TODAY in Masonic History:

Facebook Twitter Google

Grand Lodge of Vermont is in Session

Today in Masonic History the Grand Lodge of Vermont is having it's 2015 annual session.

The work to form the Grand Lodge of Vermont began before Vermont became a part of the United States. At the time the discussions began to form a Grand Lodge, Vermont was not even a Republic yet. Vermont would become an independent republic in 1777.

In 1774, there were five lodges in Vermont all chartered from different Grand Lodges. The Grand Lodges included the Grand Lodge of Massachusetts, Connecticut, and Canada. It was also in 1774 that masons from Dorchester Lodge in Vergennes, Vermont proposed that a Grand Lodge be formed. In August of that year Dorchester Lodge along with North Star Lodge in Manchester, Vermont and Temple Lodge in Bennington, Vermont came together, presented their credentials and began the initial planning of the Grand Lodge of Vermont. The members present agreed to send representatives to Rutland, Vermont in October of that same year to begin the process of drafting a constitution.

In October of 1774, fourteen brothers from five lodges, Vermont Lodge from Springfield, Vermont and Union Lodge from Middlebury, Vermont, came together to draft the Vermont Constitution. On October 13th, the brothers came together to officially sign the new constitution.

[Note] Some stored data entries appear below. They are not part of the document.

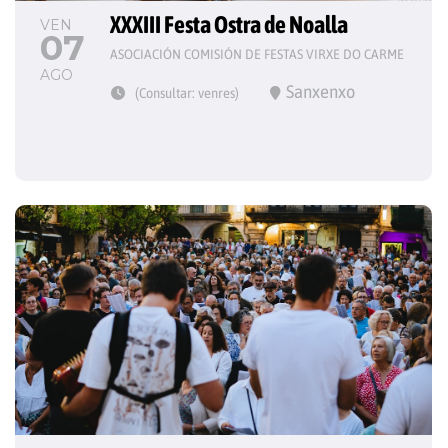
XXXIII Festa Ostra de Noalla
VEN
07
ASOCIACIÓN COMISIÓN DE FESTAS VIRXE DO CARME
AGO
Sanxenxo
(Consultar: venres)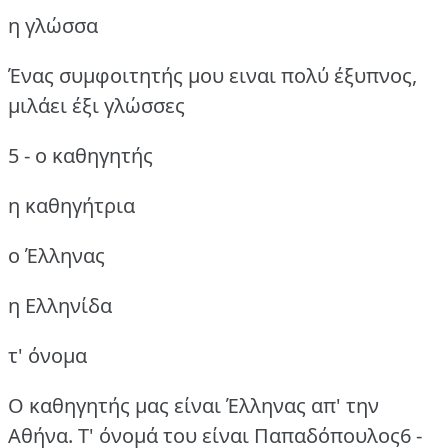
η γλώσσα
Ένας συμφοιτητής μου ειναι πολύ έξυπνος,
μιλάει έξι γλώσσες
5 - ο καθηγητής
η καθηγήτρια
ο Έλληνας
η Ελληνίδα
τ' όνομα
Ο καθηγητής μας είναι Έλληνας απ' την
Αθήνα.
Τ' όνομά του είναι Παπαδόπουλος6 -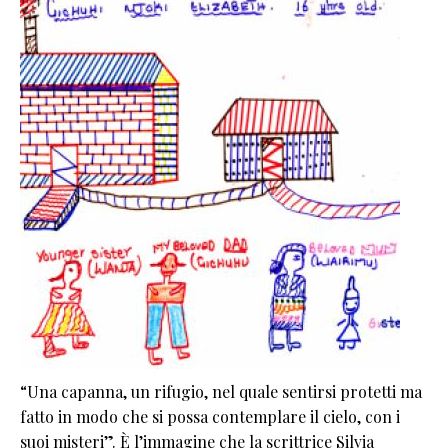
“Una capanna, un rifugio, nel quale sentirsi protetti ma
fatto in modo che si possa contemplare il cielo, con i
suoi misteri”. È l’immagine che la scrittrice Silvia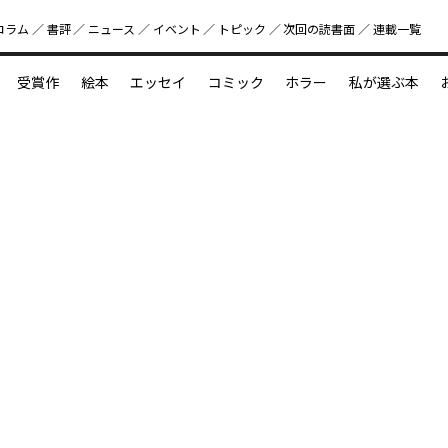
コラム
書評
ニュース
イベント
トピック
次回の読書⾯
連載一覧
好書好日
受賞作
絵本
エッセイ
コミック
ホラー
私が選ぶ本
？
えほん新定番
今めぐりたい児童文学の世界
図鑑の中の小宇宙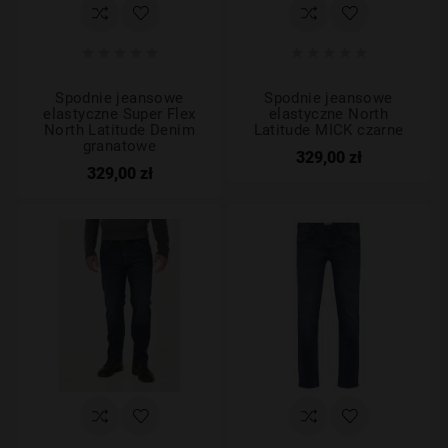










Spodnie jeansowe
Spodnie jeansowe
elastyczne Super Flex
elastyczne North
North Latitude Denim
Latitude MICK czarne
granatowe
329,00 zł
329,00 zł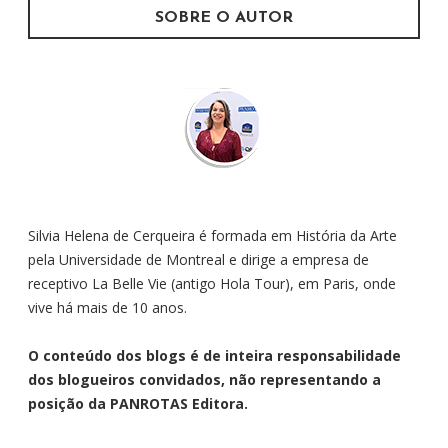
SOBRE O AUTOR
Silvia Helena de Cerqueira é formada em História da Arte
pela Universidade de Montreal e dirige a empresa de
receptivo La Belle Vie (antigo Hola Tour), em Paris, onde
vive há mais de 10 anos.
O conteúdo dos blogs é de inteira responsabilidade
dos blogueiros convidados, não representando a
posição da PANROTAS Editora.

It wasn't until 1794, that the first Session of the Grand Lodge of Vermont was held. By this time Vermont had asked to join the United States and was admitted in 1791. During the first three decades Vermont was a state, the State Legislature moved around alternating between having it's sessions on the east side of the Green Mountains and the west side. Since many of the early brothers and leaders in Vermont Masonry were part of the legislature it was decided that the Grand Lodge Session would be held in the same area as the State Legislative Session to reduce the need for traveling.

During the 1800's like many Grand Lodges in the United States, Vermont suffered from the anti-masonic sentiment brought on by the Morgan Affair. The Grand Lodge of Vermont went quiet and several masonic lodges either went dark or expired all together. Several dedicated individuals were able to keep Freemasonry alive in the background waiting for the anti-masonic sentiment to end. Vermont was the only state to give it's electoral votes to the anti-masonic candidate in the 1832 election.

Today is the 221st Annual Communication of the Grand Lodge of Vermont in Killington, Vermont.